Die Voraussetzung dafür ist der Abbau von Vorurteilen. Und Mut. Mut zum Beispiel auf Seiten der Gestalter, die kreative und konzeptionelle Kompetenz von Auftraggebern einzubeziehen und ihre Vorschläge nicht als unmaßgebliche Laien-Einfälle abzutun. Auch Kunden sollten Mut aufbringen, die beratenden und ins operative Geschäft hineinreichenden Gedanken der Kreativen ernst zu nehmen und nicht als weltfremde Phantasien zu belächeln.
Mehr ist weniger
Letztlich geht es um das Einbringen vorhandener Stärken in ein gemeinsames Projekt, und Stärken lassen sich nicht geometrisch parzellieren. Die gegenseitige Bereicherung beruht darauf, dass man »so frei ist«, auch auf dem Gebiet des Gegenübers mitzudenken. Kreation wird damit zu einem ganzheitlichen Prozess, dessen Ergebnisse treffsicher sind und vom gesamten Team getragen werden.

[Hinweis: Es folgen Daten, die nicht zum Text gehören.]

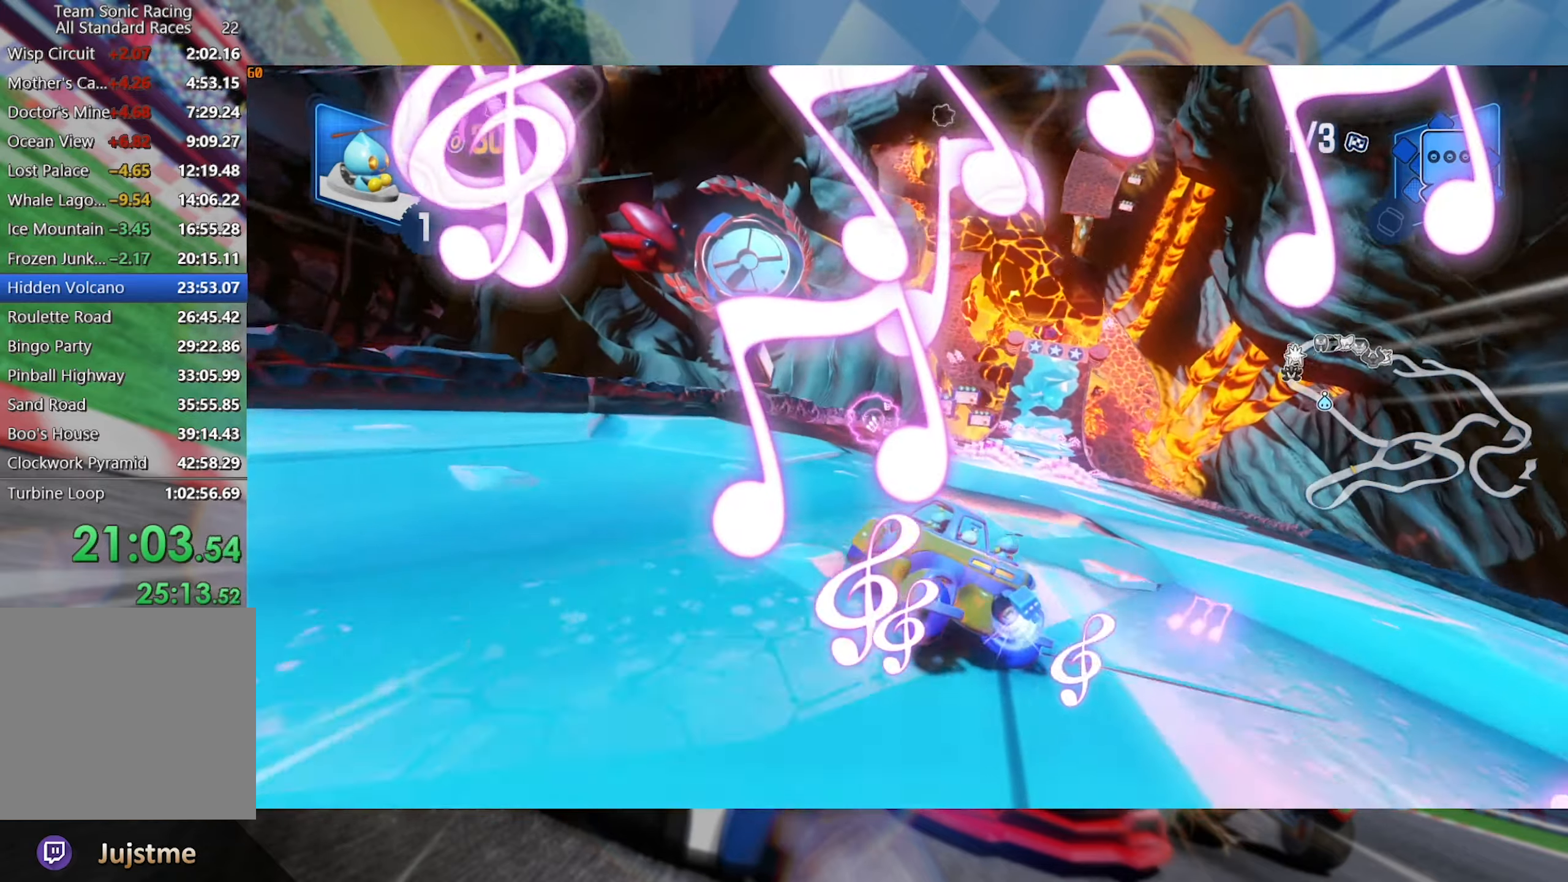
{"dt_ms": 500, "buttons": ["R2"], "left_stick": "right", "right_stick": "center", "events": []}
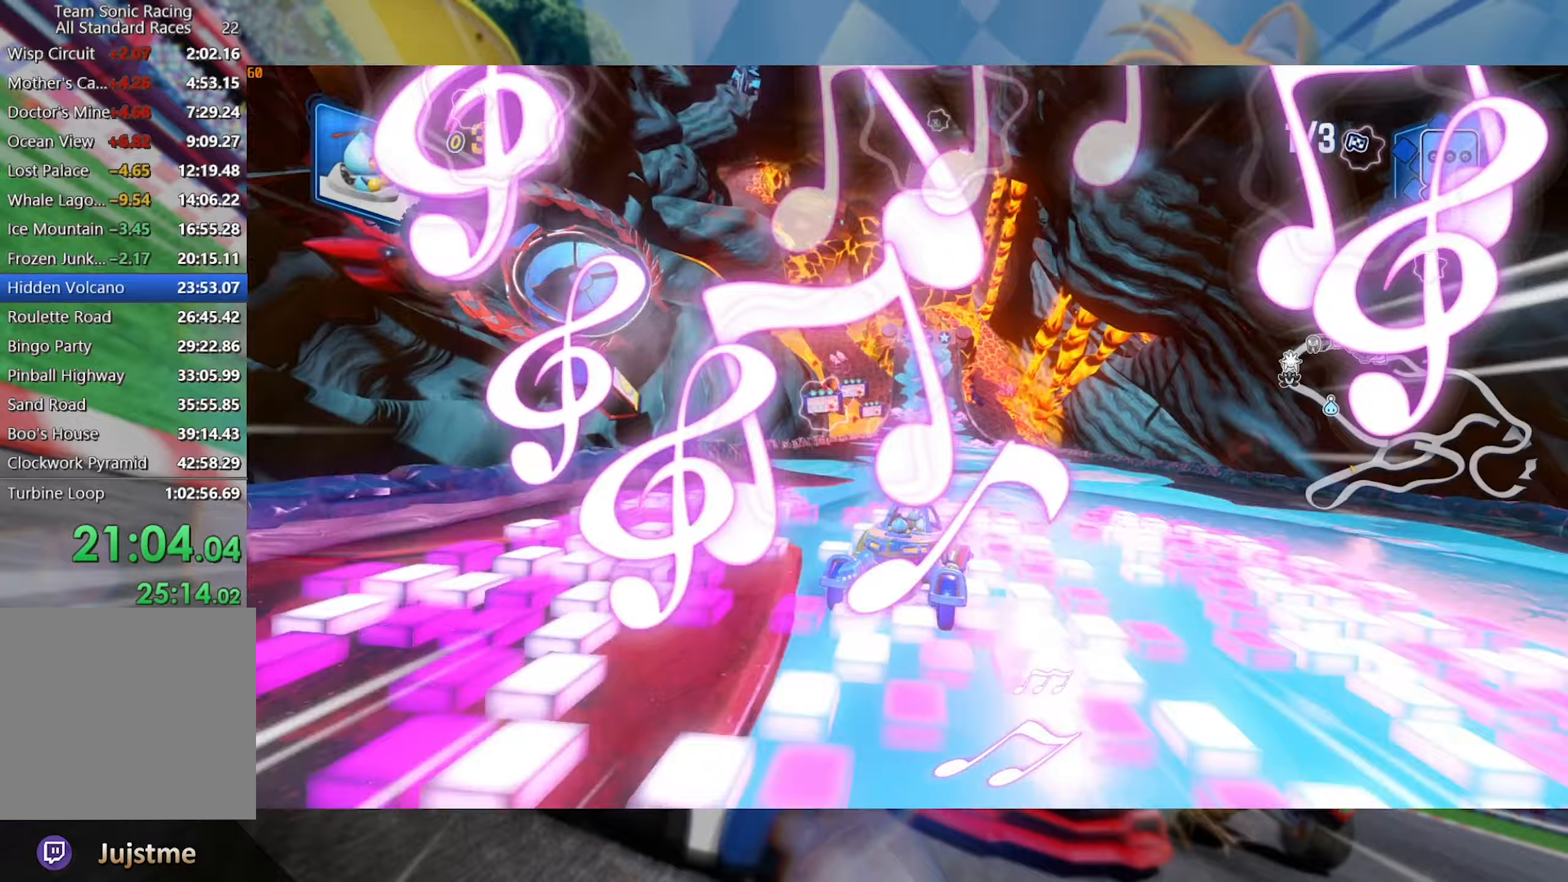
{"dt_ms": 500, "buttons": ["L2", "R2"], "left_stick": "right", "right_stick": "center", "events": [[67, "left_stick", "left"], [117, "L2", "down"], [283, "left_stick", "center"], [400, "left_stick", "right"]]}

Der zeitliche und konzeptionelle Mehraufwand, den eine gut entwickelte Schulterblick-Kultur verursacht, zahlt sich allemal aus. Sie verhindert zum Beispiel »originelle« Spots, die letztlich nur auf sich selber aufmerksam machen und für Marke oder Produkt keinen kommunikativen Nutzen bringen, oder jene unsäglich weich gespülte Reklame, die in der Regel das Ergebnis schlechter Kompromisse ist.
Bei einem offenen, gleichberechtigten Austausch bleiben autoritäre Geschmacksdiktate ebenso außen vor wie vorauseilender Gehorsam der Kreativen. Auf Präzision wird dabei ebenso wenig verzichtet wie auf einen ausgeprägten Realitätsbezug. Fehlversuche werden auf ein Minimum reduziert. Gemeinsam Entwickeltes hat ja gerade den unschätzbaren Vorteil, tragfähig zu sein und das Potenzial zur langfristigen Weiterentwicklung zu besitzen. Wir sollten den Schulterblick endlich lieben lernen.